**Task to carry out**
Please lay out the lines as a Markdown table with the columns "Row" and "Line", starting at the line that contains "kingdom: Animalia" and ending at the line that contains "order: Lamiales", both included. Skip blank lines and leave the pictures out.

**Dataset excerpts**
-- Begin --

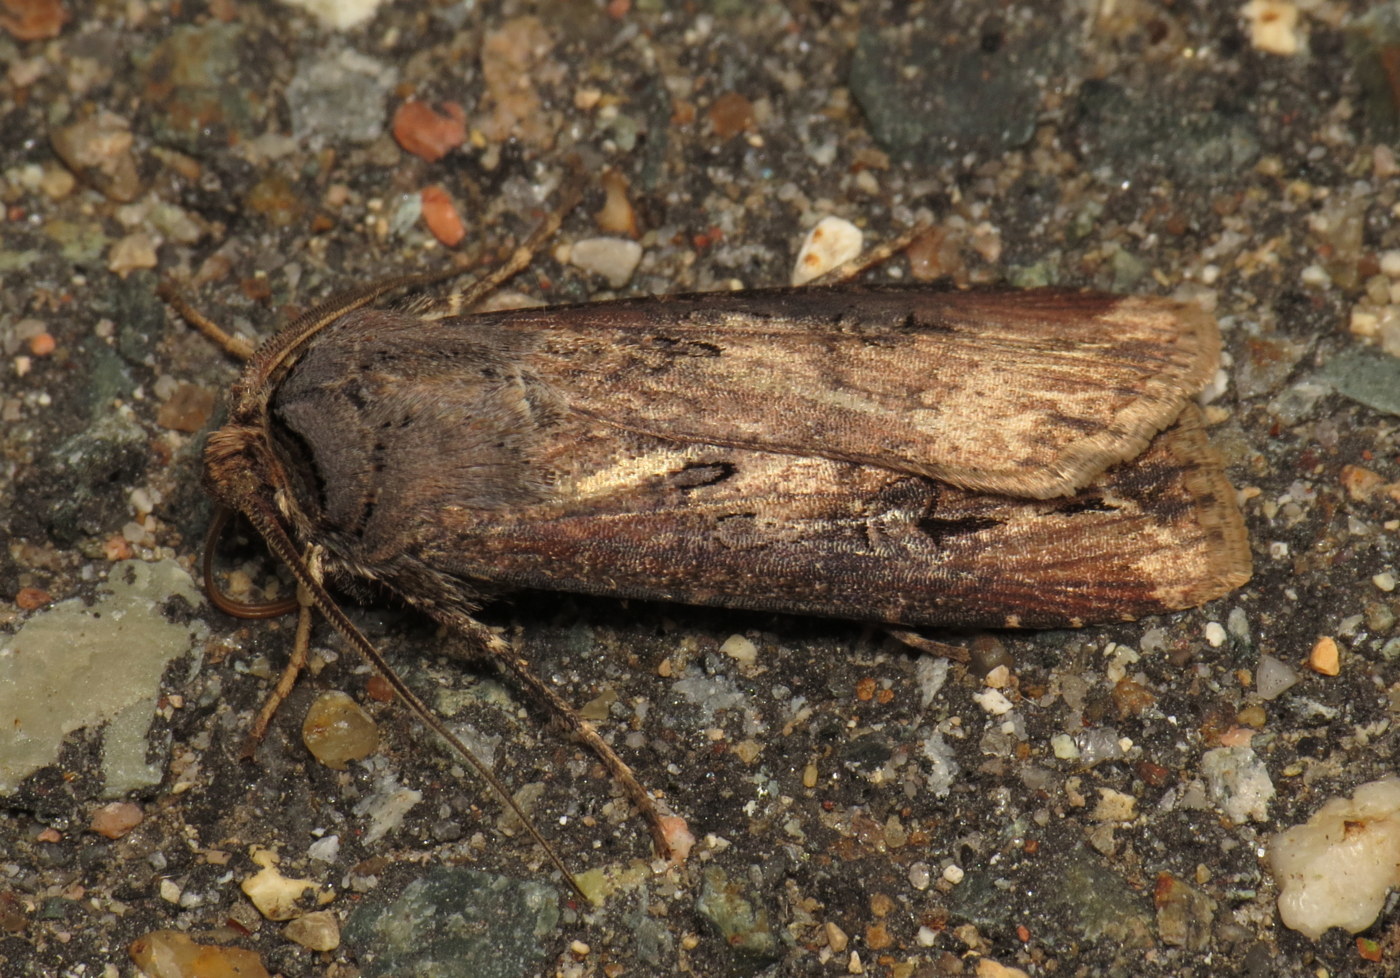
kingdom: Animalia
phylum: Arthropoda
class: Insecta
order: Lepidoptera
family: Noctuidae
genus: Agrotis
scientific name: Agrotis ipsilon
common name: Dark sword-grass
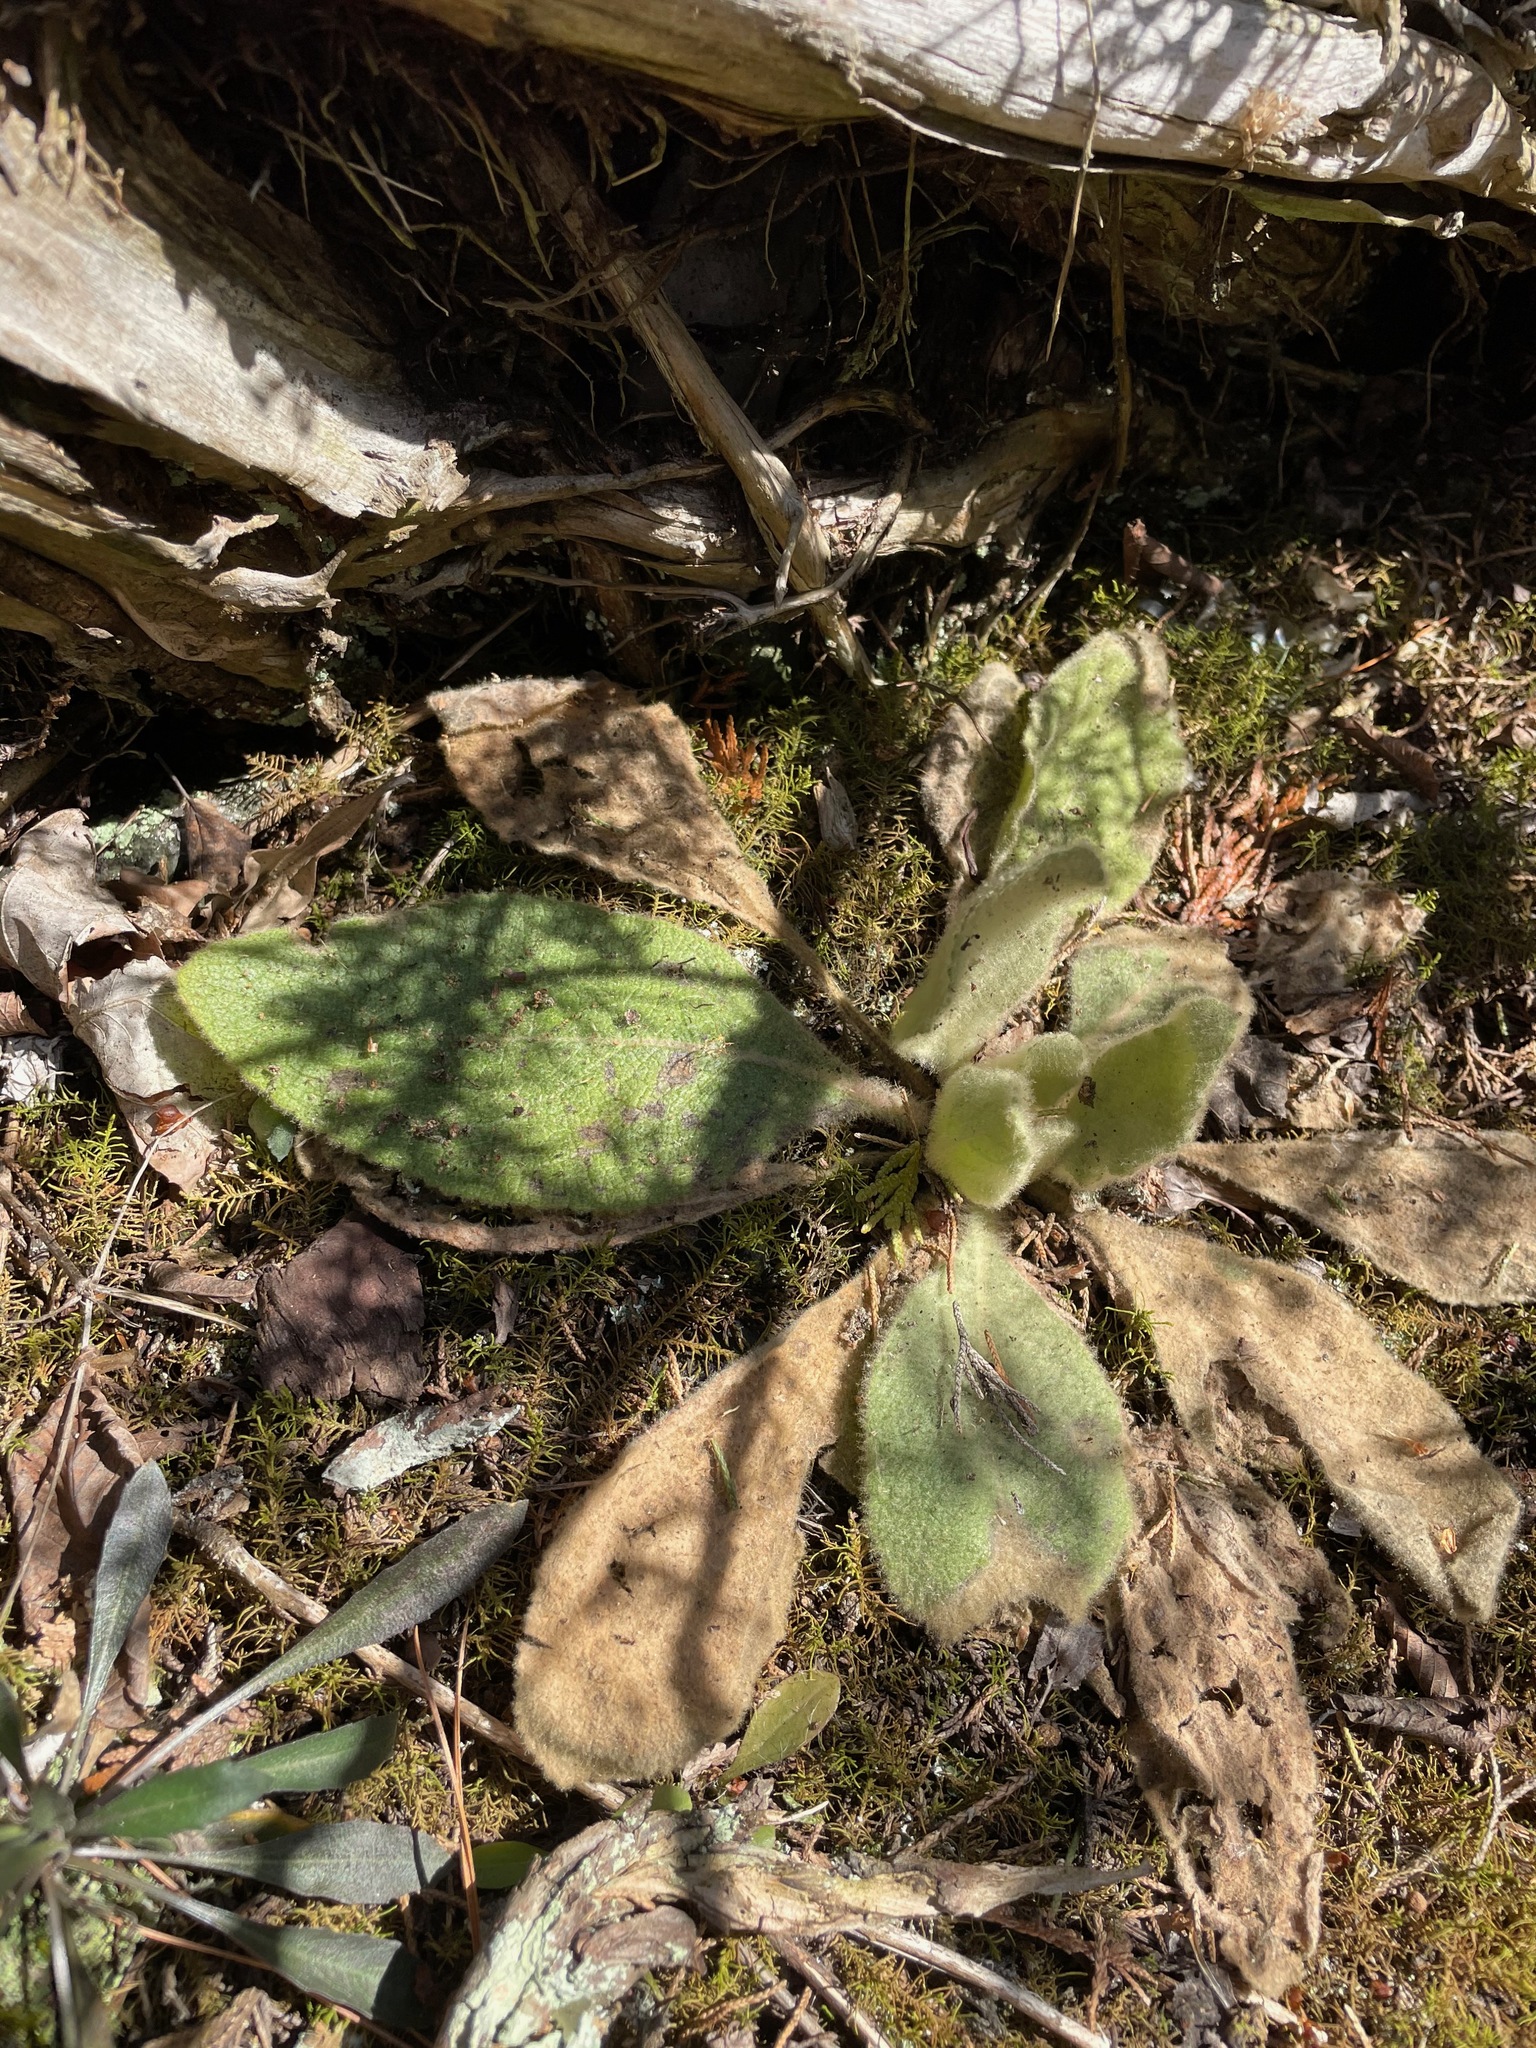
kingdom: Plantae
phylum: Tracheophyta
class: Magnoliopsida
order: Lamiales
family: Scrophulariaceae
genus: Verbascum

-- End --
-- Begin --

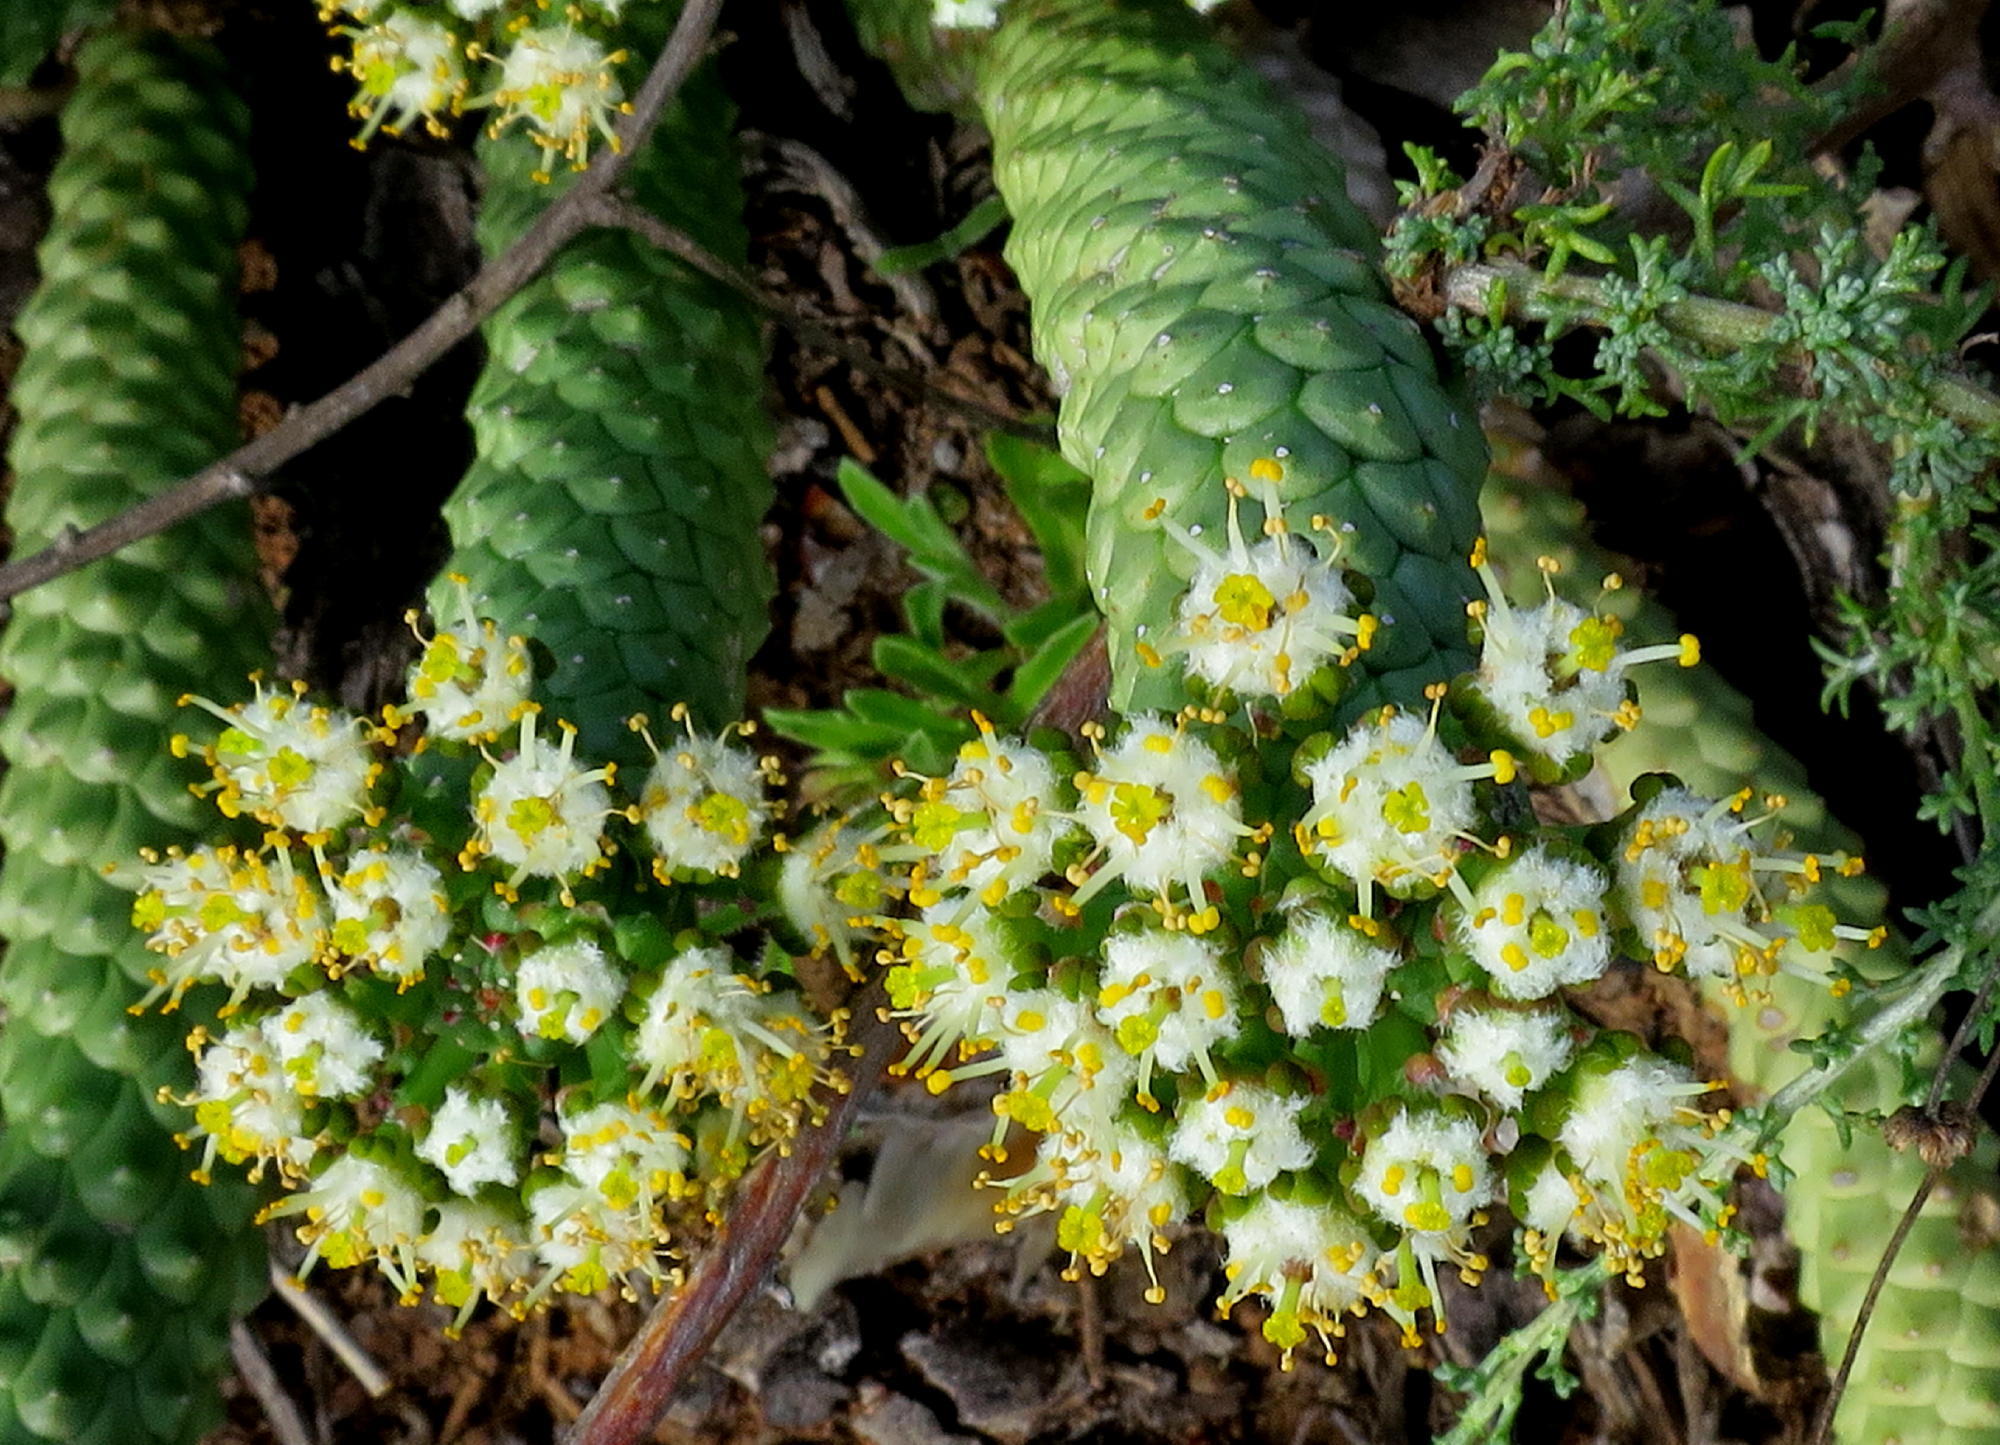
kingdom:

-- End --

**Final answer**
| Row | Line |
|---|---|
| 1 | kingdom: Animalia |
| 2 | phylum: Arthropoda |
| 3 | class: Insecta |
| 4 | order: Lepidoptera |
| 5 | family: Noctuidae |
| 6 | genus: Agrotis |
| 7 | scientific name: Agrotis ipsilon |
| 8 | common name: Dark sword-grass |
| 9 | kingdom: Plantae |
| 10 | phylum: Tracheophyta |
| 11 | class: Magnoliopsida |
| 12 | order: Lamiales |